À la fin de ton livre, tu proposes des activités utiles et accessibles à la compréhension des enfants, quel est ton Top 3 ?
Pour moi les meilleurs exemples sont ceux qui ont des résultats visibles, alors je dirais :
1°/ Fabriquer du compost avec les épluchures et les restes alimentaires
2°/ Semer des fleurs mellifères pour attirer les abeilles
3°/ Organiser un ramassage de déchets
Tout est lié et rien qu’avec ça on peut parler de presque tout : pollution, consommation, biodiversité…
Des conseils de lecture pour les tout-petits ? (3-6 ans)

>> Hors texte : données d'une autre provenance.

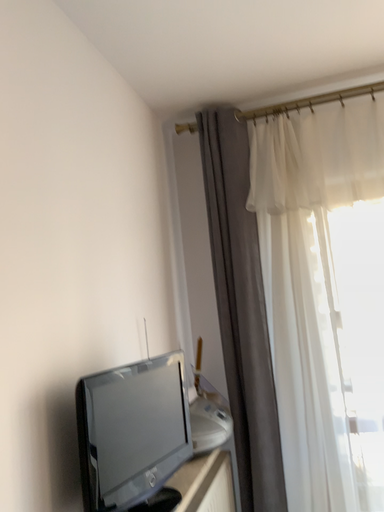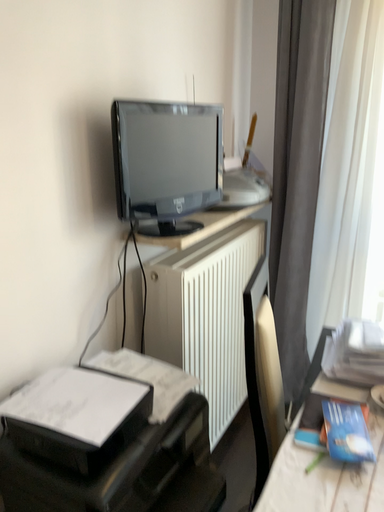
Question: How did the camera likely rotate when shooting the video?

Choices:
 (A) rotated left
 (B) rotated right

Answer: (A)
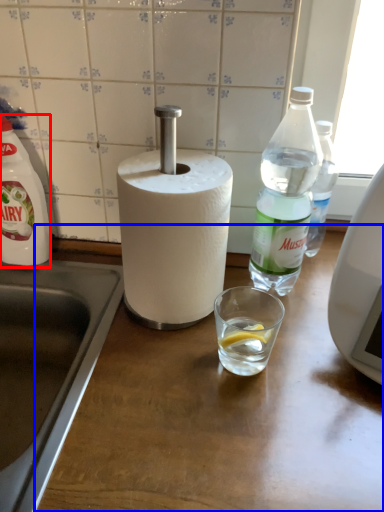
Question: Which object is further to the camera taking this photo, bottle (highlighted by a red box) or counter top (highlighted by a blue box)?

Choices:
 (A) bottle
 (B) counter top

Answer: (A)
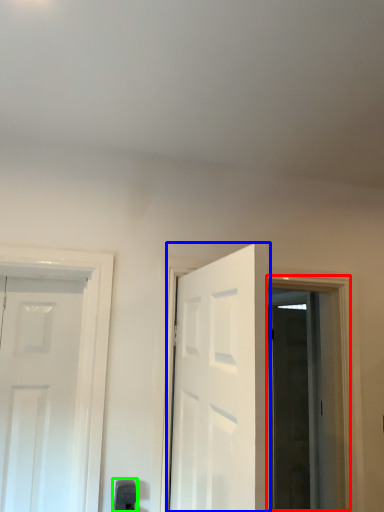
Question: Considering the real-world distances, which object is farthest from window (highlighted by a red box)? door (highlighted by a blue box) or door handle (highlighted by a green box)?

Choices:
 (A) door
 (B) door handle

Answer: (B)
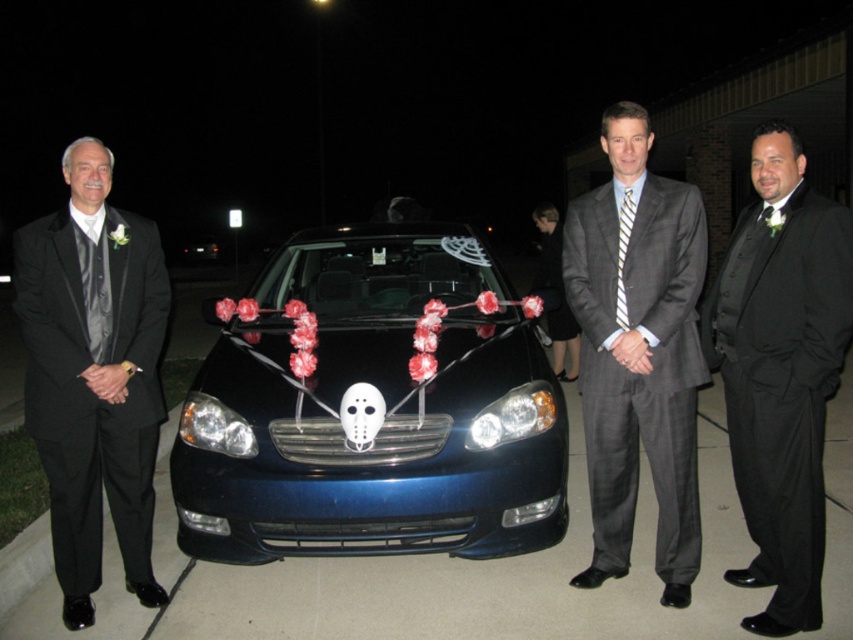
Question: Which of the following is the closest to the observer?

Choices:
 (A) black satin suit at left
 (B) metallic blue car at center

Answer: (A)

Question: Is black satin suit at left smaller than gray pinstripe suit at center?

Choices:
 (A) yes
 (B) no

Answer: (A)

Question: Which point is farther to the camera?

Choices:
 (A) metallic blue car at center
 (B) black satin suit at center
 (C) striped fabric tie at center
 (D) gray pinstripe suit at center

Answer: (A)

Question: Can you confirm if metallic blue car at center is positioned above gray pinstripe suit at center?

Choices:
 (A) no
 (B) yes

Answer: (B)

Question: Which of the following is the closest to the observer?

Choices:
 (A) black satin suit at left
 (B) striped fabric tie at center
 (C) gray pinstripe suit at center

Answer: (A)

Question: Is metallic blue car at center further to camera compared to black satin suit at left?

Choices:
 (A) no
 (B) yes

Answer: (B)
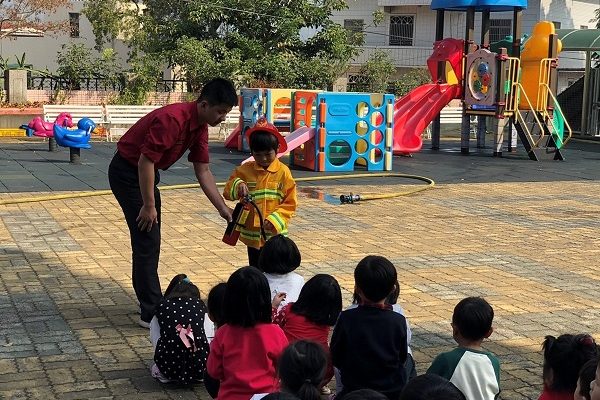
Find the location of `wall`. wall is located at coordinates (77, 92).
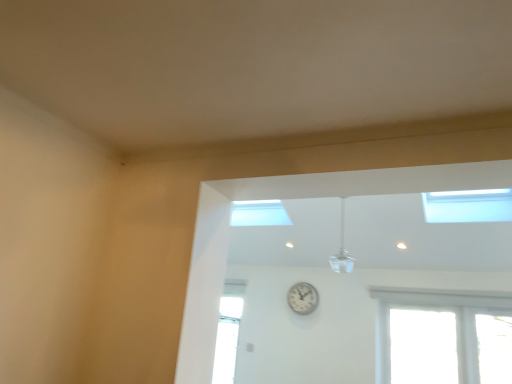
Question: From a real-world perspective, is white metallic clock at center located higher than transparent glass window at upper right?

Choices:
 (A) no
 (B) yes

Answer: (A)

Je pense à une collection un peu confidentielle de la Librairie des Ecoles qui propose une collection éducative avec entre autres le titre Je suis une montagne une initiation à la géologie, et Je suis une forêt pour la biodiversité ou encore « Je suis une étoile », une introduction à l’astronomie. Ils sont très bien faits et sensibilisent naturellement au monde qui nous entoure. Mais à cet âge-là j’ai presque envie de dire que côté écologie je conseille surtout d’être en contact physique avec la nature : courir dans un champ, jouer dans le sable, la terre, « fréquenter » des animaux… C’est quand on perd ce contact que l’on perd de l’empathie. Mais bonne nouvelle, l’inverse est aussi vrai : ça peut revenir ! Regardez comme les citadins sont nombreux à dire combien ils se ressourcent au bord de la mer ou en forêt. Et combien ils sont à quitter les villes suite au confinement. Une fois que l’on a retrouvé cette connexion, cela remet tout en perspective et on a du mal à accepter de s’en passer à nouveau. Je crois qu’aujourd’hui les gens sont prêts à faire passer leur qualité de vie avant les marqueurs de réussite donnés par la société. La réussite c’est d’être heureux, et je crois que la nature est une aide précieuse pour le devenir et le rester.
Dis, C’est Vrai qu’on peut soigner la Terre ? Anne Thoumieux, Leduc, 18,90€
Le pitch du livre : Comment répondre aux questions sans détours de nos enfants quand nous avons nous-même du mal à comprendre la portée de la crise écologique qui nous menace ? À travers 40 questions pointues, ce petit traité d’écologie a pour objectif d’expliquer facilement sans langue de bois les enjeux environnementaux d’aujourd’hui et de demain, de 7 à 77 ans. Pour chaque question, une réponse détaillée est formulée pour les adultes, et une plus accessible est proposée pour les enfants avec des mots plus simples. Une vision à 360° essentielle à la réflexion sur nos choix de vie actuels et à venir dans un ouvrage à la portée de tous, éclairé de nombreuses interviews d’expert-e-s et d’un chapitre pratique pour agir en famille.